■ Directive: List every line in the entries below that contains the word "مجله", treating uppercase and lowercase as different.

··· Exercise data ···

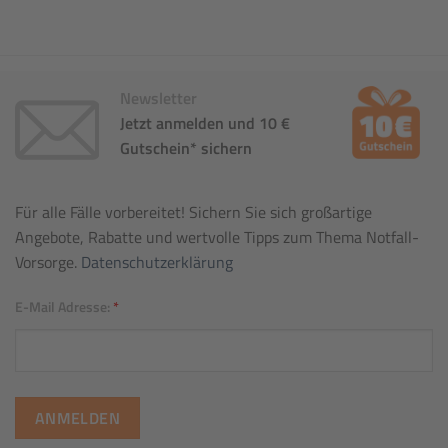
Newsletter
Jetzt anmelden und 10 €
Gutschein* sichern
Für alle Fälle vorbereitet! Sichern Sie sich großartige
Angebote, Rabatte und wertvolle Tipps zum Thema Notfall-
Vorsorge.
Datenschutzerklärung
E-Mail Adresse:
*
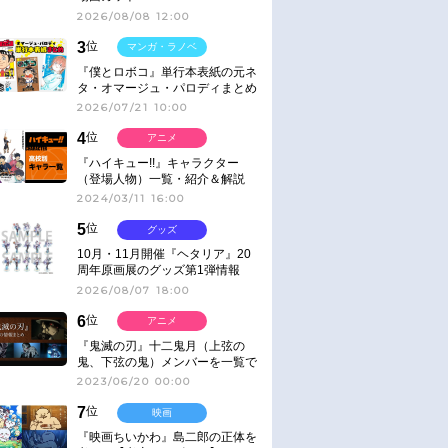
2026/08/08 12:00
3
位
マンガ・ラノベ
『僕とロボコ』単行本表紙の元ネ
タ・オマージュ・パロディまとめ
2026/07/21 10:00
4
位
アニメ
『ハイキュー!!』キャラクター
（登場人物）一覧・紹介＆解説
2024/03/11 16:00
5
位
グッズ
10月・11月開催『ヘタリア』20
周年原画展のグッズ第1弾情報
2026/08/07 18:00
6
位
アニメ
『鬼滅の刃』十二鬼月（上弦の
鬼、下弦の鬼）メンバーを一覧で
紹介＆解説（登場鬼の情報まと
2023/06/20 00:00
め）
7
位
映画
『映画ちいかわ』島二郎の正体を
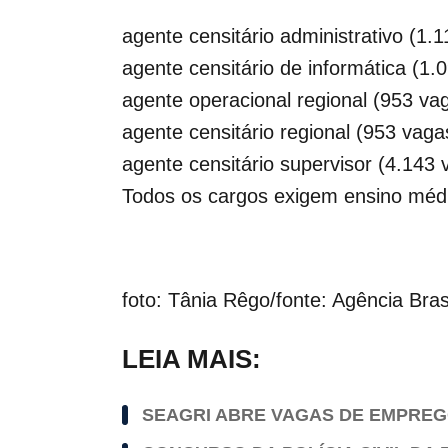
agente censitário administrativo (1.
agente censitário de informática (1.
agente operacional regional (953 va
agente censitário regional (953 vaga
agente censitário supervisor (4.143 
Todos os cargos exigem ensino méd
foto: Tânia Rêgo/fonte: Agência Bras
LEIA MAIS:
SEAGRI ABRE VAGAS DE EMPREGO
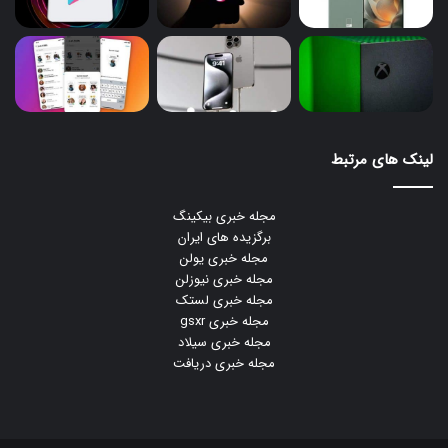
لینک های مرتبط
مجله خبری بیکینگ
برگزیده های ایران
مجله خبری یولن
مجله خبری نیوزلن
مجله خبری لستک
مجله خبری gsxr
مجله خبری سیلاد
مجله خبری دریافت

···

■ Problem solution:
مجله خبری بیکینگ
مجله خبری یولن
مجله خبری نیوزلن
مجله خبری لستک
مجله خبری gsxr
مجله خبری سیلاد
مجله خبری دریافت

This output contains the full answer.